Higher Education and Training Minister Blade Nzimande has appointed an assessor to investigate governance, financial management and procurement practices at the crisis-ridden Vaal University of Technology (VUT).
His move spotlights yet again the pervasively shaky, and sometimes corrupt, management at several South African universities — three of which Nzimande has placed under administration in the past year alone.
The assessor must advise Nzimande and the VUT council on “problems” that include “those relating to governance, financial management and procurement practices, administration matters [and] student governance”, he announced in a notice published in the Government Gazette on February 10.

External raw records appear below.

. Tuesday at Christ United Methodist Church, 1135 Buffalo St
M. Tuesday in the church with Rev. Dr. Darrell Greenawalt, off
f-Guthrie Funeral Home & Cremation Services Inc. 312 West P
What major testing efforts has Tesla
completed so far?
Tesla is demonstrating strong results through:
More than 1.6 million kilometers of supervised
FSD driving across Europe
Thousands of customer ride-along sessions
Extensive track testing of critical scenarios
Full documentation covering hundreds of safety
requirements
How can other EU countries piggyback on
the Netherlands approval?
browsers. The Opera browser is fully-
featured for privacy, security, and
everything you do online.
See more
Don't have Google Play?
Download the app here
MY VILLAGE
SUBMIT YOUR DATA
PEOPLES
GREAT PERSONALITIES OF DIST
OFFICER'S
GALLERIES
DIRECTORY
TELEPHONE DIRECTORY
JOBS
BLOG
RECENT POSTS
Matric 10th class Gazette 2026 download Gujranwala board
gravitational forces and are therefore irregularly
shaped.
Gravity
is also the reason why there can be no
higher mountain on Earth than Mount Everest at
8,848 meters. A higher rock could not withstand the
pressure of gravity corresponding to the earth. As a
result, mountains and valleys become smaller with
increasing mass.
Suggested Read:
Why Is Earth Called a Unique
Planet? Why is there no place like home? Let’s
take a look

The notice specifies VUT’s “governance and executive management structures” for the assessor’s detailed attention. It also instructs the assessor to investigate “financial policy and procedures”, focusing particularly on “internal audit processes, procurement and tender procedures, expenditure on legal fees, donor funding management [and] the management of [state] allocations”.

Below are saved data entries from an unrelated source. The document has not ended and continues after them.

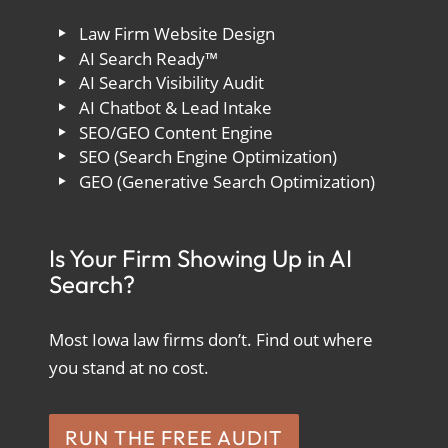
Law Firm Website Design
AI Search Ready™
AI Search Visibility Audit
AI Chatbot & Lead Intake
SEO/GEO Content Engine
SEO (Search Engine Optimization)
GEO (Generative Search Optimization)
Is Your Firm Showing Up in AI
Search?
Most Iowa law firms don’t. Find out where
you stand at no cost.
RUN THE FREE AUDIT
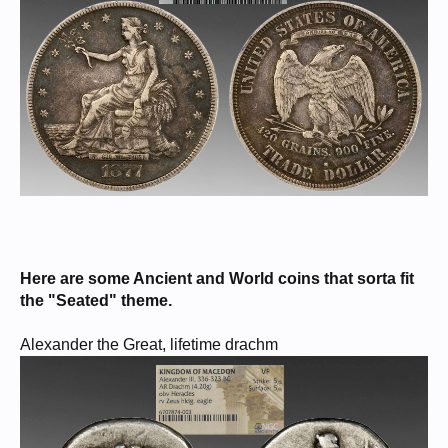
Here are some Ancient and World coins that sorta fit
the "Seated" theme.
Alexander the Great, lifetime drachm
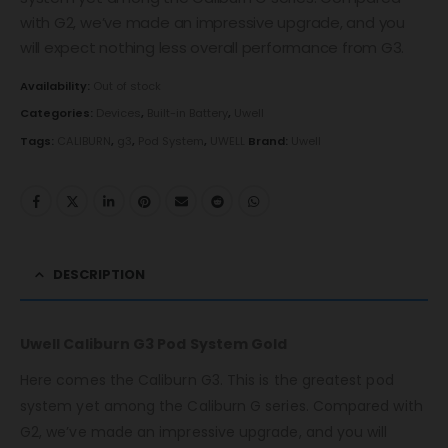
with G2, we’ve made an impressive upgrade, and you
will expect nothing less overall performance from G3.
Availability:
Out of stock
Categories:
Devices
,
Built-in Battery
,
Uwell
Tags:
CALIBURN
,
g3
,
Pod System
,
UWELL
Brand:
Uwell
DESCRIPTION
Uwell Caliburn G3 Pod System Gold
Here comes the Caliburn G3. This is the greatest pod
system yet among the Caliburn G series. Compared with
G2, we’ve made an impressive upgrade, and you will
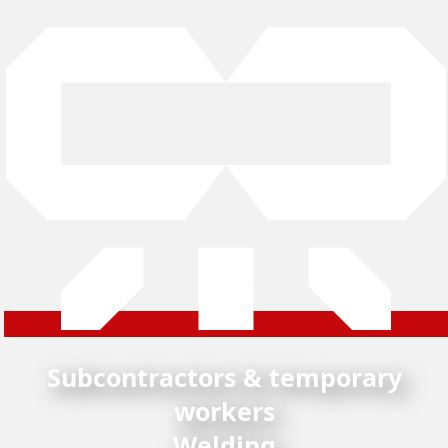
Subcontractors & temporary
workers
Welding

The office of the registrar is also specified. The assessor will scrutinise this office, which at any university is responsible for ensuring the credibility of the qualifications it awards, for its “management of academic affairs, registration and certification matters”.
Student governance too will be investigated, in a report the assessor must make within 10 days of being appointed.

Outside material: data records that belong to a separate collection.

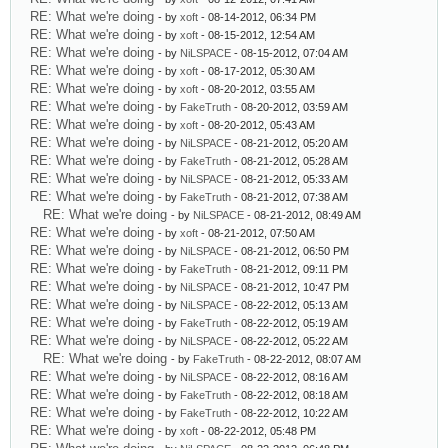
RE: What we're doing
- by
xoft
- 08-14-2012, 06:34 PM
RE: What we're doing
- by
xoft
- 08-15-2012, 12:54 AM
RE: What we're doing
- by
NiLSPACE
- 08-15-2012, 07:04 AM
RE: What we're doing
- by
xoft
- 08-17-2012, 05:30 AM
RE: What we're doing
- by
xoft
- 08-20-2012, 03:55 AM
RE: What we're doing
- by
FakeTruth
- 08-20-2012, 03:59 AM
RE: What we're doing
- by
xoft
- 08-20-2012, 05:43 AM
RE: What we're doing
- by
NiLSPACE
- 08-21-2012, 05:20 AM
RE: What we're doing
- by
FakeTruth
- 08-21-2012, 05:28 AM
RE: What we're doing
- by
NiLSPACE
- 08-21-2012, 05:33 AM
RE: What we're doing
- by
FakeTruth
- 08-21-2012, 07:38 AM
RE: What we're doing
- by
NiLSPACE
- 08-21-2012, 08:49 AM
RE: What we're doing
- by
xoft
- 08-21-2012, 07:50 AM
RE: What we're doing
- by
NiLSPACE
- 08-21-2012, 06:50 PM
RE: What we're doing
- by
FakeTruth
- 08-21-2012, 09:11 PM
RE: What we're doing
- by
NiLSPACE
- 08-21-2012, 10:47 PM
RE: What we're doing
- by
NiLSPACE
- 08-22-2012, 05:13 AM
RE: What we're doing
- by
FakeTruth
- 08-22-2012, 05:19 AM
RE: What we're doing
- by
NiLSPACE
- 08-22-2012, 05:22 AM
RE: What we're doing
- by
FakeTruth
- 08-22-2012, 08:07 AM
RE: What we're doing
- by
NiLSPACE
- 08-22-2012, 08:16 AM
RE: What we're doing
- by
FakeTruth
- 08-22-2012, 08:18 AM
RE: What we're doing
- by
FakeTruth
- 08-22-2012, 10:22 AM
RE: What we're doing
- by
xoft
- 08-22-2012, 05:48 PM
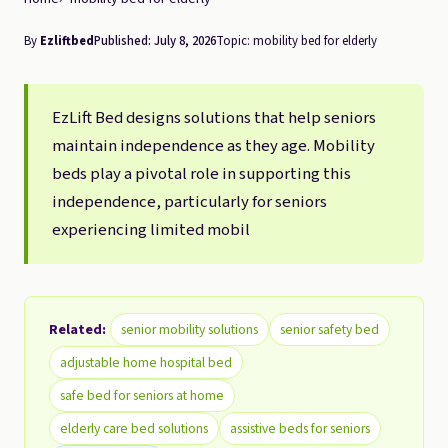
By
Ezliftbed
Published: July 8, 2026
Topic: mobility bed for elderly
EzLift Bed designs solutions that help seniors
maintain independence as they age. Mobility
beds play a pivotal role in supporting this
independence, particularly for seniors
experiencing limited mobil
Related:
senior mobility solutions
senior safety bed
adjustable home hospital bed
safe bed for seniors at home
elderly care bed solutions
assistive beds for seniors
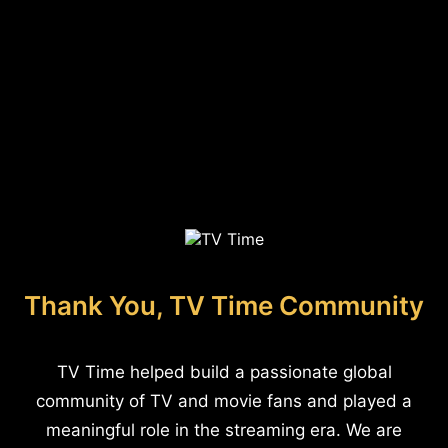
Thank You, TV Time Community
TV Time helped build a passionate global
community of TV and movie fans and played a
meaningful role in the streaming era. We are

Sending in an assessor is frequently, though not inevitably, a prelude to the education minister’s appointment of an administrator to take over the governance powers of the council or the executive management (including the vice-chancellor), or both.
Legislation enables the minister to decide whether or not to implement an assessor’s recommendations in that regard. But dissolving a university’s main governance structures is the option Nzimande has taken three times in the past year, when he placed the University of Zululand, Tshwane University of Technology and Walter Sisulu University under administration — a drastic governance intervention under which all three still operate.
A former technikon, VUT has about 20 000 students and 1 000 academic and administrative staff. Its main residential campus is in Vanderbijlpark, southern Gauteng, and there are three satellite campuses that collectively account for a third of all VUT students. These are in Secunda (Mpumalanga), Kempton Park (Gauteng) and Upington (Northern Cape).
In the past decade, VUT’s serial management crises have ensured that the institution has spent little time outside the headlines, most spectacularly under former vice-chancellor Aubrey Mokadi, whose penchant for comparing himself favourably to Jesus Christ the Mail & Guardian exposed in March 2006.
The 400-page investigation that highlighted this unusual personality trait also recommended Mokadi’s prompt dismissal and that criminal charges be laid against him on the basis of alleged fraud and corruption.
Into this governance mess — a university that was an “ashtray”, the M&G reported one insider saying at the time — stepped current vice-chancellor Irene Moutlana, when she succeeded Mokadi in January 2007 and became one of only three women then heading universities in South Africa.
“Beneath the progressive rhetorics espoused by our universities lie both hidden and overt agendas of conflict, greed, self interest, fraudulent practices and other acts of fiscal irresponsibility,” she said at her inauguration a few months later.
This week Moutlana said she and VUT top management “fully support” Nzimande’s intervention.
Responding to the M&G‘s questions on Wednesday, she said: “[W]e requested the appointment of the assessor and believe that his recommendations to the minister will assist to establish a favourable environment for the further development of the university …
“We therefore look forward to a constructive engagement with the assessor to improve the process of furthering the goals of VUT.”